You are conflating the physical with the abstract again - and you dispute the Supremes
Authored by: Anonymous on Monday, December 31 2012 @ 07:24 PM EST
"However, if I understand you correctly, you are using that to argue that a
machine that replaces the mind's work should be considered the same as a machine
that replaces the body's work."

Not at all. I argue that there's a good chance that, just because the brain can
be made to mimic the computational output of a machine (albeit slower and
probably with more mistakes), that won't invalidate the patentability of the
machine any more than the body being made to mimic the physical output of a
machine.

The distinction is subtle, but real. As others have pointed out, simulation (by
computer) of a process is not the process. Neither is simulation (by brain) of
the process.

I'm not arguing against the supremes, or at least you haven't shown that I
have.

The fact that something that can be done either with a mental process or via a
computer does not make that computation a mental process.

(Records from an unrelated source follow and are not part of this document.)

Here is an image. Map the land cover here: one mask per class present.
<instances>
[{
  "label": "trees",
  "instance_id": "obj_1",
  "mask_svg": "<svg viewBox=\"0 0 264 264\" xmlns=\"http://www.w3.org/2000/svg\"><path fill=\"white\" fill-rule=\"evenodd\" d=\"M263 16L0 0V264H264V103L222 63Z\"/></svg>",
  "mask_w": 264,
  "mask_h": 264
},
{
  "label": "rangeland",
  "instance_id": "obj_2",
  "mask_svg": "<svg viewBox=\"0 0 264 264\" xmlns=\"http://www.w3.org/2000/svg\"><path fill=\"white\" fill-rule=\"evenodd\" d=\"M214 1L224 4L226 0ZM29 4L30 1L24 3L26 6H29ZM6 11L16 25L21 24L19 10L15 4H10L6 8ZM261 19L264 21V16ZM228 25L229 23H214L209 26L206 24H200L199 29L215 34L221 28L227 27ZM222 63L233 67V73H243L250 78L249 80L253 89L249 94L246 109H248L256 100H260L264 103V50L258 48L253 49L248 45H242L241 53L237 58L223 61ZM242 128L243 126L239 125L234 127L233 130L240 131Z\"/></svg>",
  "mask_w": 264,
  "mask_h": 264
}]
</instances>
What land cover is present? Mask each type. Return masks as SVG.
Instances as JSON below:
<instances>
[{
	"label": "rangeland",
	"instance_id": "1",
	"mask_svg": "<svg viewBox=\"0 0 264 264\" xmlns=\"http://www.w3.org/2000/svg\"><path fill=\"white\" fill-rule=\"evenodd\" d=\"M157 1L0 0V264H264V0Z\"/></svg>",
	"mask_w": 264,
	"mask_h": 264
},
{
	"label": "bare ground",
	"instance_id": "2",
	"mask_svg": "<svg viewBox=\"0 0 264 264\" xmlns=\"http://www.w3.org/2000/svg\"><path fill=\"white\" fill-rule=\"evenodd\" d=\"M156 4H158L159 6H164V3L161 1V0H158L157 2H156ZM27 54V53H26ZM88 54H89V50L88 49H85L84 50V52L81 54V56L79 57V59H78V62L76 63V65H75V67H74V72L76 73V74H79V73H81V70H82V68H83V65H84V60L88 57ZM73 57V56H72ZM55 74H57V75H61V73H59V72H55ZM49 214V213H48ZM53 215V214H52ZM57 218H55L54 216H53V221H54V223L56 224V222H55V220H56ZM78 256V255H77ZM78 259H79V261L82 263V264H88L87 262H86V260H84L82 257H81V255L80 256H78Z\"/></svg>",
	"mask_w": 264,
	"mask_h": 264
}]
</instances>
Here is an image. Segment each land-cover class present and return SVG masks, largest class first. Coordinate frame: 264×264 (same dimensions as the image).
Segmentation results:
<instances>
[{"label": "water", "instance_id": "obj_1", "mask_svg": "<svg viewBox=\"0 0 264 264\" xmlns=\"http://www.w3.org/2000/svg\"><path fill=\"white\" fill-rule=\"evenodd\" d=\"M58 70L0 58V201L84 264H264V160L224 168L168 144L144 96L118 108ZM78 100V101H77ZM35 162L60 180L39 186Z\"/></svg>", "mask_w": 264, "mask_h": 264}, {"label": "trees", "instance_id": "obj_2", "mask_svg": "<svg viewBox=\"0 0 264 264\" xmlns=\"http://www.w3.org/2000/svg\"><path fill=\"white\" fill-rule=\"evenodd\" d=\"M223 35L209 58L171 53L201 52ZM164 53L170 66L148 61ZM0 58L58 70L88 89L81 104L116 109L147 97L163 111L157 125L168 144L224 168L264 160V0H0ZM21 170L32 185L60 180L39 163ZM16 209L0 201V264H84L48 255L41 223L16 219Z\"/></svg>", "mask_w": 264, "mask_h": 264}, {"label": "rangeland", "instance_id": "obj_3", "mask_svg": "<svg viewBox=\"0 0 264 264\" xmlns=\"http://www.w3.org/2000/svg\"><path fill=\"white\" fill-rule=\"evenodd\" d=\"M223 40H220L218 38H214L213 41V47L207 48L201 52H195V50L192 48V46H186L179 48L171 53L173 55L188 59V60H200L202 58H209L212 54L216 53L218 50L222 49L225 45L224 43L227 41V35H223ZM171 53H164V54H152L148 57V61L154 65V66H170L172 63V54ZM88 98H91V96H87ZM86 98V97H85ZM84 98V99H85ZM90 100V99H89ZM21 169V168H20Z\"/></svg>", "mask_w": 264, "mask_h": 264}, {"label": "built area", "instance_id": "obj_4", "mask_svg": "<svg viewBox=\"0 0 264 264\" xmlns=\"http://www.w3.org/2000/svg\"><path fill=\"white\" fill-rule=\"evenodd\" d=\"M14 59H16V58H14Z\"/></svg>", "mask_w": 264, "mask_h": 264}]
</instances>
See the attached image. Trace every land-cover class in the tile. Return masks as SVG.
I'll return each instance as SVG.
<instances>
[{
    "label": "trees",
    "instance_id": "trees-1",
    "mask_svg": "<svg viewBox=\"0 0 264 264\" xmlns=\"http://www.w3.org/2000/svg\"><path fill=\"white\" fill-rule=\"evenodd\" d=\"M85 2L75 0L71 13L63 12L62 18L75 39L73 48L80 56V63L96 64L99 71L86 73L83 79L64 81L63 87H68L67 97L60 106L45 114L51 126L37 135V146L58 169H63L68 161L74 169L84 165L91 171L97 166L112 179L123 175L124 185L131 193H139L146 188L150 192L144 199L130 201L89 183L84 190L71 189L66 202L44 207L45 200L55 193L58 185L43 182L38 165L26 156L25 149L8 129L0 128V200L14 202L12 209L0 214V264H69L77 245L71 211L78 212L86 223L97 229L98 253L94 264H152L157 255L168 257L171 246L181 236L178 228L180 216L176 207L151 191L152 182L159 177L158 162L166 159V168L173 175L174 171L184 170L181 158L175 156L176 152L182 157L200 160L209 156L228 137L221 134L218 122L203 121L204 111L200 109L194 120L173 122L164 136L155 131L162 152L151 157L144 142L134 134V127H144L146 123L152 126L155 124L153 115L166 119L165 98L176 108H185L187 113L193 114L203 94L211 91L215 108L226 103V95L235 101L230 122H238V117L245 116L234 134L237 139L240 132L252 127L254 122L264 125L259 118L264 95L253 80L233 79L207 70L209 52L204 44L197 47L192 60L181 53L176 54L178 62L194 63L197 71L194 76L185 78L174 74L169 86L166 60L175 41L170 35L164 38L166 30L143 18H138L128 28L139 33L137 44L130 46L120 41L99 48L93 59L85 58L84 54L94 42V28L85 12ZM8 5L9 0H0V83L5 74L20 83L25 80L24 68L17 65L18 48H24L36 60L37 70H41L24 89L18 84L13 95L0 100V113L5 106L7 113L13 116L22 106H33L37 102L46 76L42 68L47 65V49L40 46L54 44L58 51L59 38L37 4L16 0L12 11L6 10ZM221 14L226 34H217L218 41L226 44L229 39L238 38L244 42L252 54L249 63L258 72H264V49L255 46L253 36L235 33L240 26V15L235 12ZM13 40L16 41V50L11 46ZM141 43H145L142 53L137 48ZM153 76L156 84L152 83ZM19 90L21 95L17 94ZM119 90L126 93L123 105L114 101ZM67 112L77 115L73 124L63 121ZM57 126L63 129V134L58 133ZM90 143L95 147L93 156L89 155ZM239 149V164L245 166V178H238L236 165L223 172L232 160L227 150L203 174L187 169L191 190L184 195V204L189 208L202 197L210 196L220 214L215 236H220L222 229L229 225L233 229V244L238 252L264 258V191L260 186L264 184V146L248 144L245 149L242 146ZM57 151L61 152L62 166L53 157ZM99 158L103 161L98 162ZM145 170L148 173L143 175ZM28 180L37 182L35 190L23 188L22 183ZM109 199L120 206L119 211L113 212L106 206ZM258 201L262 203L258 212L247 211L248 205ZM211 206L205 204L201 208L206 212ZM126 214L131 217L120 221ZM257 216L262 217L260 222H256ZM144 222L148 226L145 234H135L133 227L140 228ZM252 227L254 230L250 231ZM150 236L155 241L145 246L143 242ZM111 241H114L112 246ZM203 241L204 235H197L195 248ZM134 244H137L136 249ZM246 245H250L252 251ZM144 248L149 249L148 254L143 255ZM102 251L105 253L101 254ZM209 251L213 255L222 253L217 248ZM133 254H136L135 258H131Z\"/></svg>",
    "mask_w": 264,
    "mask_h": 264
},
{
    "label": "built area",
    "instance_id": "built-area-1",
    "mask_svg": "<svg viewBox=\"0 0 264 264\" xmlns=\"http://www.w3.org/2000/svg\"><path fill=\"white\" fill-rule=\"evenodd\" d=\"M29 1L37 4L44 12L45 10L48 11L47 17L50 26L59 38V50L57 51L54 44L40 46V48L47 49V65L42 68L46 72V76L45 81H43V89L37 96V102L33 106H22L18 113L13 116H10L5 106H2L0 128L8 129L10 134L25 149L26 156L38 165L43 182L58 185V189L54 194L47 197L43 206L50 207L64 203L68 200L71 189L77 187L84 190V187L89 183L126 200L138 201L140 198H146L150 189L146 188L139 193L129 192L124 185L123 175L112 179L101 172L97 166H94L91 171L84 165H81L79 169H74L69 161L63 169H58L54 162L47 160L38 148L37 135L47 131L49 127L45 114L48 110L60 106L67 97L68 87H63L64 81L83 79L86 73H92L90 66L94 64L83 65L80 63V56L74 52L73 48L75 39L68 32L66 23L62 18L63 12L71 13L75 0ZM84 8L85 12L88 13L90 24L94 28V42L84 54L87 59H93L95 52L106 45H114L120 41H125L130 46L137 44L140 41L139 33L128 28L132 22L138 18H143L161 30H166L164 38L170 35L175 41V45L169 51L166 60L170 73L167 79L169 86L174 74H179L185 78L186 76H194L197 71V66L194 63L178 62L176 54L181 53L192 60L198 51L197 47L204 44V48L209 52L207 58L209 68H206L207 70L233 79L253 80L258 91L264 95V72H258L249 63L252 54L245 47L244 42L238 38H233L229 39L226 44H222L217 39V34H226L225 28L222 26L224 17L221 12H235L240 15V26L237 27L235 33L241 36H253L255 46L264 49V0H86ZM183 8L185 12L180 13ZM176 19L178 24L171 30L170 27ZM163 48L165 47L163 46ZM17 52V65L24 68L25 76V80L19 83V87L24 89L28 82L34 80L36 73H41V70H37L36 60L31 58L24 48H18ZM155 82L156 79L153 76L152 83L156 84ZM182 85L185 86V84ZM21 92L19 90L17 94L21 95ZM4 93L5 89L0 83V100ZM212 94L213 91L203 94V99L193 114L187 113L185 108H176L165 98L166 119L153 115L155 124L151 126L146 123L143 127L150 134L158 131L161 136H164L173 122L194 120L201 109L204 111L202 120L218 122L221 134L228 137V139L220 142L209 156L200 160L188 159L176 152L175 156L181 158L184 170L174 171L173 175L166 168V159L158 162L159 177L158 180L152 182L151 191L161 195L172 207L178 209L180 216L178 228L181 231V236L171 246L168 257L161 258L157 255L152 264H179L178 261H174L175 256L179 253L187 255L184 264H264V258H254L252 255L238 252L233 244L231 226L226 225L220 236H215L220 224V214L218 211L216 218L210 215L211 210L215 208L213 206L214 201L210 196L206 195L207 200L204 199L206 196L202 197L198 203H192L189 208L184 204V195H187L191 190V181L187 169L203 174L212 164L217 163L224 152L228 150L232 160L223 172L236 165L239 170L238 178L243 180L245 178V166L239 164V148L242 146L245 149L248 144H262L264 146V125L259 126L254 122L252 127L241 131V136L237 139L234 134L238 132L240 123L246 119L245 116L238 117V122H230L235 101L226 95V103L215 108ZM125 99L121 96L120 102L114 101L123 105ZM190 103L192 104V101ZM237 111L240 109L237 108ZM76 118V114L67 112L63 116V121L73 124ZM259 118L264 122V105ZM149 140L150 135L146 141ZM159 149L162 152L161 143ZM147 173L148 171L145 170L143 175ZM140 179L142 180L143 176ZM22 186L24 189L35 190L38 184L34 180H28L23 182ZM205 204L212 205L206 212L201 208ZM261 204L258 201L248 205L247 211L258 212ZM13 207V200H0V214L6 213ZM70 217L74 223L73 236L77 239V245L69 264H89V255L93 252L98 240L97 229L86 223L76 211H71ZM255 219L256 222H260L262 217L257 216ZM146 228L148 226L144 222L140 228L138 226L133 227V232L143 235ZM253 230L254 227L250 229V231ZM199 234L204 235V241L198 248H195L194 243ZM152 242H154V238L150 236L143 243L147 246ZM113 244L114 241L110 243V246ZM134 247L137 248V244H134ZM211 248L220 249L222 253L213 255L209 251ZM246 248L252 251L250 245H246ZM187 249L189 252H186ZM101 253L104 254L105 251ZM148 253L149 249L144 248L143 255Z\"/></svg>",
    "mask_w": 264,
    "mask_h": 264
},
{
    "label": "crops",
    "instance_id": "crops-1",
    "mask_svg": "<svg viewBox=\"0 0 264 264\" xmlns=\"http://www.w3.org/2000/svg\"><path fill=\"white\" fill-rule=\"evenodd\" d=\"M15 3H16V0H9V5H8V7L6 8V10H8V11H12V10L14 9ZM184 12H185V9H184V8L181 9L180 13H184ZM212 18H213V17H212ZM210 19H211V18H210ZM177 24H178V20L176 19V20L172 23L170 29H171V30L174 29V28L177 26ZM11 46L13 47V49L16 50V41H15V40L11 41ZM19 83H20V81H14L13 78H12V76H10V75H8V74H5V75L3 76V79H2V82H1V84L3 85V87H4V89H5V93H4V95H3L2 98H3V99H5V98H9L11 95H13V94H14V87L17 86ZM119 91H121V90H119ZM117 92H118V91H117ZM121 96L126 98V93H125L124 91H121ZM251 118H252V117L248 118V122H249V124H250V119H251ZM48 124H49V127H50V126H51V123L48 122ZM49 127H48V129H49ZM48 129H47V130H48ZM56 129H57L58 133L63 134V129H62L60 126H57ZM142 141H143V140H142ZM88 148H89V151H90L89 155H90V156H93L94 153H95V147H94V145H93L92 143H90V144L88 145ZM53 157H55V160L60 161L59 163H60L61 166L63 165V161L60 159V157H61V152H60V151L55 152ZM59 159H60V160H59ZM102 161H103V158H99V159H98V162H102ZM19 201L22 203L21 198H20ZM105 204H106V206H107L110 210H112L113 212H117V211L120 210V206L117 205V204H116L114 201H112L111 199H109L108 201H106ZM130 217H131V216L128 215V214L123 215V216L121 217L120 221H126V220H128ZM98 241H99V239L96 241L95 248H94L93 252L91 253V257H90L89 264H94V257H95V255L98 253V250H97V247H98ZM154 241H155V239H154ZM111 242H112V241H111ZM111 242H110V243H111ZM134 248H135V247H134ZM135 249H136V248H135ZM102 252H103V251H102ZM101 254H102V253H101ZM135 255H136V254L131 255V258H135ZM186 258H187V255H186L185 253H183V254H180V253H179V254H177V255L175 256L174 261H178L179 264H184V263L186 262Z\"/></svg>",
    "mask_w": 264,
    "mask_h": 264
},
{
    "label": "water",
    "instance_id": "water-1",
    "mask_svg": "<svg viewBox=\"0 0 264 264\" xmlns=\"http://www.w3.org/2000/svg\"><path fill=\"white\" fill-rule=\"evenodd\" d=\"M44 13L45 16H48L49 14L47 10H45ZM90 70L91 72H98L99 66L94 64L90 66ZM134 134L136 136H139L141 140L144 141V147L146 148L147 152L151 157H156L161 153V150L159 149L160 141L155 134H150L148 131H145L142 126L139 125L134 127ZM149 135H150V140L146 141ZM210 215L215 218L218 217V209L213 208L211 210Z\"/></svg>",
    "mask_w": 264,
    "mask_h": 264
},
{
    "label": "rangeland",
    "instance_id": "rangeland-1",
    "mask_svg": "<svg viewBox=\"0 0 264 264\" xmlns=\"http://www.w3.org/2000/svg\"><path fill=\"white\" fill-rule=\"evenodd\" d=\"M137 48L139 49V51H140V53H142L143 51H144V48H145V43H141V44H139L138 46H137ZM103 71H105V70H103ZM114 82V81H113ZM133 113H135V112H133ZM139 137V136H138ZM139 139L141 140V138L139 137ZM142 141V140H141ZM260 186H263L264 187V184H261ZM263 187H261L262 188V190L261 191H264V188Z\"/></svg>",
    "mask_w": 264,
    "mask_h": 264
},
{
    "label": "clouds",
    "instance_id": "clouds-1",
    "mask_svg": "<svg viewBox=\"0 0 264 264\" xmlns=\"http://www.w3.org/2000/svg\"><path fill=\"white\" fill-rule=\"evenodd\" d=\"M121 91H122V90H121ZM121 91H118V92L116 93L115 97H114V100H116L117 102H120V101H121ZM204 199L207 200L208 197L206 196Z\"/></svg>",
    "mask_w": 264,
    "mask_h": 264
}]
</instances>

The map is not the
territory, especially when the computation is part of a larger whole.
Otherwise, you have to throw out Diamond, and it will certainly be interesting
to see if the supremes go there.

[ Reply to This | Parent | # ]

The Supreme Court says it all.
Authored by: Ian Al on Tuesday, January 01 2013 @ 06:10 AM EST
Mayo Collaborative Services v. Prometheus brings out all of the previous citations to which we often refer and includes your quotations as well. It is well worth a permanent bookmark in your browser.

---
Regards
Ian Al
Software Patents: It's the disclosed functions in the patent, stupid!